Since 2006 I have been preaching that, based on our data and critical review of published literature, simply raising HDL cholesterol (HDL-C) levels is a failed strategy in the fight against coronary heart disease. Rather, our data suggest that improving HDL particle functionality is the proper strategy and of course requires a deep understanding of the structure-function relationship of HDL. Often times I felt very lonely going against the prevailing view and the billions of dollars invested in HDL-C raising drugs. However, our data have been indisputable. So, I never looked the other way.

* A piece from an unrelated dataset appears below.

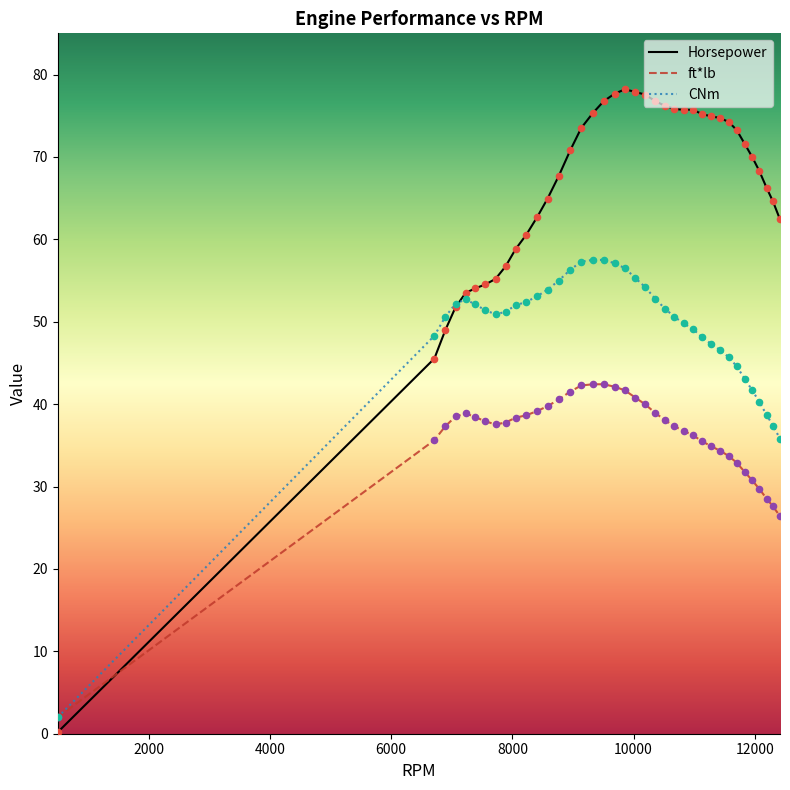

Which series has the largest range (max minus min)?

Horsepower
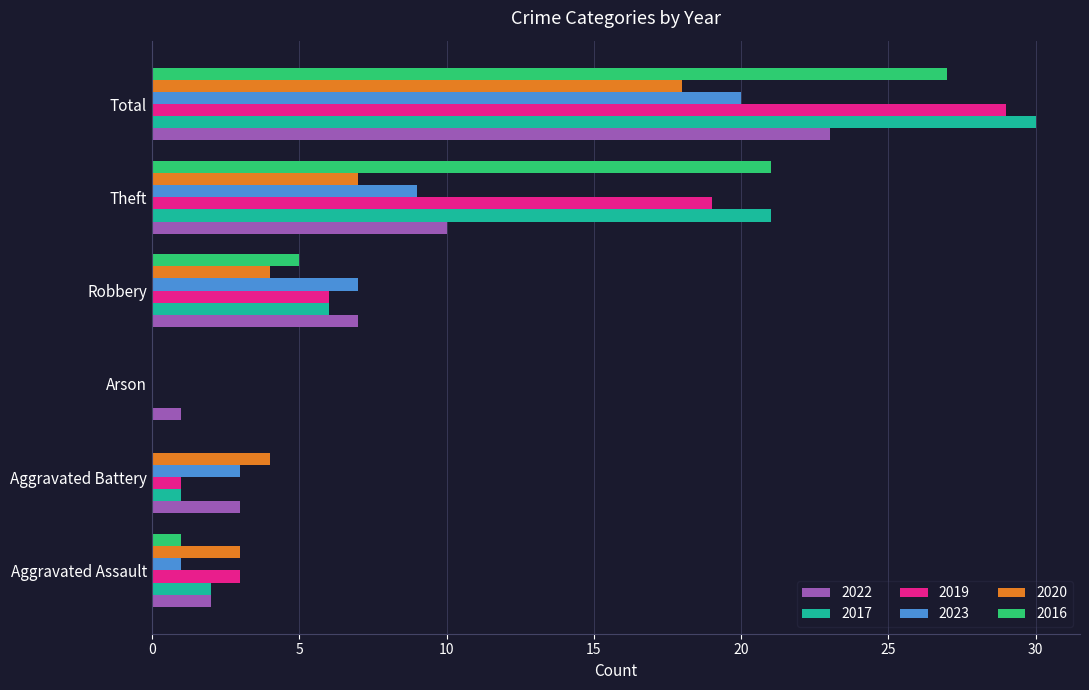

Between Aggravated Battery and Arson, which series saw the biggest shift?

2020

In 2013, in a manuscript published in Biochemical Pharmacology (http://www.sciencedirect.com/…/article/pii/S0006295213001615) we stated:

"...Current drug design considers plasma HDL-C levels as the primary pharmacological target for HDL-based therapies for CHD. All four CETP inhibitors (torcetrapib, dalcetrapib, anacetrapib and evacetrapib) were designed on this principle. However, this approach does not take into consideration the fact that HDL is a rather heterogeneous mixture of lipoprotein particles with distinct apolipoprotein and lipid composition that dictate their atheroprotective or proatherogenic functions. This may explain why simply raising HDL-C levels by torcetrapib and dalcetrapib failed to yield the expected results in the corresponding clinical trials. We still need to wait for the final outcome from the REVEAL and ACCELERATE clinical trials before we reach solid conclusions, but the failure of torcetrapib and dalcetrapib may be an omen for anacetrapib and evacetrapib..."

In another paper published in 2014 in Expert Review of Cardiocascular Therapy (https://www.ncbi.nlm.nih.gov/pubmed/24650316 ) we insisted:

"...The inverse correlation between HDL-C levels and coronary risk, initially reported by John Gofman [14] and Richard Havel [15], and later confirmed in the Framingham Heart Study [6], led to the principle that high HDL-C levels in plasma protect from atherosclerosis. In a simplistic attempt to create HDL-based therapies, recent efforts focused exclusively on raising HDL-C levels. Such approaches include inhibition of cholesterol-ester transfer protein (CETP) [16] or endothelial lipase (EL) [17] activity in plasma, stimulation of apoA-I gene expression using small molecules [18], administration of purified recombinant apoA-IMilano [19], apoA-I mimetic peptides [20,21], or niacin. Though two large clinical trials that involve increasing HDL-C levels by pharmacological means (REVEAL and ACCELERATE) are still under way [22], the failure of high-dose niacin to reduce the risk for cardiovascular events [23], the increased CHD-related mortality seen in patients treated with Torcetrapib [24,25] and the more recent failure to demonstrate efficacy of Dalcetrapib [26], led to the conclusion that simply increasing HDL-C levels alone in plasma may not be an effective strategy for the prevention and treatment of CHD [22]. These observations reinforced the principle of “HDL quality” in atherosclerosis that refers to the functionality of HDL particle, as defined by its protein and lipid content [27], rather than HDL-C levels in plasma. Based on this modern principle, it is very important to first understand how genes, proteins, and lipids affect HDL atheroprotective functions. In this manuscript we review the atheroprotective properties of HDL particles in relation to the proteins of HDL metabolic pathway and discuss our view on what HDL-associated genes and proteins can tell us about HDL functionality in the assessment of coronary risk..."

It was no surprise to us that on Monday October 12, 2015 drug maker Eli Lilly announced that it would abandon a Phase 3 trial of the CETP inhibitor evacetrapib intended for the treatment of coronary heart disease, due to lack of efficacy (http://fortune.com/2015/10/12/eli-lilly-shares-drop/ ).

It was no surprise either that just a few days ago, on Thursday May 18 2017, the ACCELERATE investigators announced in a publication in NEJM (http://www.nejm.org/doi/full/10.1056/NEJMoa1609581) that:

"...Although the cholesteryl ester transfer protein inhibitor evacetrapib had favorable effects on established lipid biomarkers, treatment with evacetrapib did not result in a lower rate of cardiovascular events than placebo among patients with high-risk vascular disease. (Funded by Eli Lilly; ACCELERATE ClinicalTrials.gov number, NCT01687998.)..."

My view that simply raising HDL-C is not the proper strategy to create HDL-based drugs, is not a mere prophecy but the result of hard work and meticulous review of the literature. I just feel very sorry that so many millions if not billions of dollars have been wasted to prove it.